Zasygnalizowane  finansowe aspekty budowania nowej normalności po pandemii wpisują się w toczony od dawna spór o to, czy lepszy dla kraju (jako całościowo rozumianej gospodarki narodowej) jest zrównoważony model rozwoju regionalnego, czy też model polaryzacyjno-dyfuzyjny. O ile w tym pierwszym naczelną wartością jest dążenie do wyrównywania różnic w poziomie rozwoju regionów z dużym udziałem polityki gospodarczej i interwencji rządu, o tyle w tym drugim akceptuje się istnienie zróżnicowania regionalnego.

Złotym środkiem może być rozwój regionów bez względu na ich poziom i konkurencyjność. Ważna jest spójność terytorialna, dostępność do obszarów peryferyjnych (słabszych), lepsze skomunikowanie, mocniejsze powiązania kooperacyjne.

Podłoże tej akceptacji stanowi uznanie działania obiektywnych sił rynkowych, które w naturalny sposób kreują swego rodzaju bieguny wzrostu. Filozofia pierwszego podejścia polega na przyspieszaniu rozwoju regionów zapóźnionych przy użyciu środków polityki gospodarczej, co w konsekwencji ma doprowadzić do względnej konwergencji między regionami. Wymagane w tym podejściu transfery środków z jednej strony mają przyspieszać rozwój regionów gorzej rozwiniętych (na to kładzie się nacisk w retoryce uzasadniającej rozwój zrównoważony), ale z drugiej strony w sposób nieunikniony obniżają możliwości rozwojowe regionów lepiej rozwiniętych (co jest raczej przemilczane). W drugim podejściu istotne jest natomiast nieingerowanie w naturalną tendencję do inwestowania środków w dużych, dobrze prosperujących ośrodkach, albowiem panuje przekonanie, że te naturalne bieguny wzrostu z czasem przyczynią się do rozwoju otaczających ich regionów słabszych.
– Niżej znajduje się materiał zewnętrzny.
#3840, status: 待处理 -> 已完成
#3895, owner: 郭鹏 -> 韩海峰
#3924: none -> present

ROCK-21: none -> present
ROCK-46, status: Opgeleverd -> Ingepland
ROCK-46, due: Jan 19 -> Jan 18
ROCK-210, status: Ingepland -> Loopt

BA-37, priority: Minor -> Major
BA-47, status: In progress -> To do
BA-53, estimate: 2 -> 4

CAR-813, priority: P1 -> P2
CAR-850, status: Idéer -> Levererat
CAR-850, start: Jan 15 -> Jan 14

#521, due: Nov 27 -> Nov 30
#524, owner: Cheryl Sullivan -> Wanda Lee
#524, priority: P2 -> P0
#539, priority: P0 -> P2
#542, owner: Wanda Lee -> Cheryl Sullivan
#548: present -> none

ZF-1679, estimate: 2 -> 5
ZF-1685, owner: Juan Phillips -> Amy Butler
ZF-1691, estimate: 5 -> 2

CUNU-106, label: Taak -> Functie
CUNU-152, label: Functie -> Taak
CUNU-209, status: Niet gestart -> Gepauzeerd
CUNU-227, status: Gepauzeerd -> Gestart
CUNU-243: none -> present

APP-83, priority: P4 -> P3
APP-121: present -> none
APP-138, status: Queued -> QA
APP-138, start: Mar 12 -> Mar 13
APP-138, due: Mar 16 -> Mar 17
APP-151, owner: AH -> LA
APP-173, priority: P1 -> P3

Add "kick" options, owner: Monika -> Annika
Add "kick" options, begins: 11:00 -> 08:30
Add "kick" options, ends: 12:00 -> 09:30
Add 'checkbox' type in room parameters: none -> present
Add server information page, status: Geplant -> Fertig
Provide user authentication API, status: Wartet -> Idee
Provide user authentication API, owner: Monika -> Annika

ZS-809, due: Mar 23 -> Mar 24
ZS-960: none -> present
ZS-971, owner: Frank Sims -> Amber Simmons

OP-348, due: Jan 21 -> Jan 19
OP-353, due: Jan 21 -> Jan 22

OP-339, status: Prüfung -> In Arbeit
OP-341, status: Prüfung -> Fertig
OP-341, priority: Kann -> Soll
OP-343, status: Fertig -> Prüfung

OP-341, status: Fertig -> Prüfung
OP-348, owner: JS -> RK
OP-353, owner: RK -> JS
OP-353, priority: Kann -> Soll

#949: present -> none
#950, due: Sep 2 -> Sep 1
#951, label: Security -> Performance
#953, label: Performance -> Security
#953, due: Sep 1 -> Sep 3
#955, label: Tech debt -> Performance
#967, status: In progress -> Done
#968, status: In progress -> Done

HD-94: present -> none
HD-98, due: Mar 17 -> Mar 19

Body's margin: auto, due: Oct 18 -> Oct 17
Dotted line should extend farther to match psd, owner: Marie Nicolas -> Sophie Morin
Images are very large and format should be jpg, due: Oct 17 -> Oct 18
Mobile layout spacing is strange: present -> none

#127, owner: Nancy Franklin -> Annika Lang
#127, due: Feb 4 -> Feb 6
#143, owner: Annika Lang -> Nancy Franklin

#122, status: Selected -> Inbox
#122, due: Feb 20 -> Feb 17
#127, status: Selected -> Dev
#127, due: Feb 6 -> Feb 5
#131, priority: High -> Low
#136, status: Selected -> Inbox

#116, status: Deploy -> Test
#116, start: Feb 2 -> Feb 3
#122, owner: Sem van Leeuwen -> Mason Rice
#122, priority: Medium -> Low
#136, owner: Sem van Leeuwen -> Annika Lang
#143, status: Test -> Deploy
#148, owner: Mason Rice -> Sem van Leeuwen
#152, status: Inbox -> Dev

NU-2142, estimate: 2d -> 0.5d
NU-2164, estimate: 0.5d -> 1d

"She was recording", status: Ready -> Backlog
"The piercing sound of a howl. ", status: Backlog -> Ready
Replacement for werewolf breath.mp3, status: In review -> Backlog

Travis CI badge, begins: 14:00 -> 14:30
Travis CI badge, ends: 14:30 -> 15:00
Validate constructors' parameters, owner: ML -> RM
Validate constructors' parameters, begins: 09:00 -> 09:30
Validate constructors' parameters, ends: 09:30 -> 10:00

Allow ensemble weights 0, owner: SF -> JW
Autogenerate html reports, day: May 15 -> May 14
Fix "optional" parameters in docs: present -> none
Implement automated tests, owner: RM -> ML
Szukając złotego środka wydaje się, że proces konwergencji rozumiany jako wyrównywanie poziomu między regionami bogatymi i biednymi, można przynajmniej częściowo zastąpić spójnością terytorialną (przestrzenną) mającą ułatwić przepływy i podnieść dostępność do obszarów peryferyjnych (słabszych), poprzez ich lepsze skomunikowanie z obszarami silniejszymi. Z punktu widzenia rozwoju regionalnego istotne znaczenie ma wzmacnianie wewnętrznych powiązań kooperacyjnych, które powiększą spójność gospodarczą całego kraju. Rozwój regionalny w tym ujęciu to rozwój regionów, bez względu na ich poziom i konkurencyjność oraz specyfikę przestrzenną.  Wszak rozwój nigdy nie jest geograficznie zrównoważony. Taka jest też logika rozwoju w przestrzeni.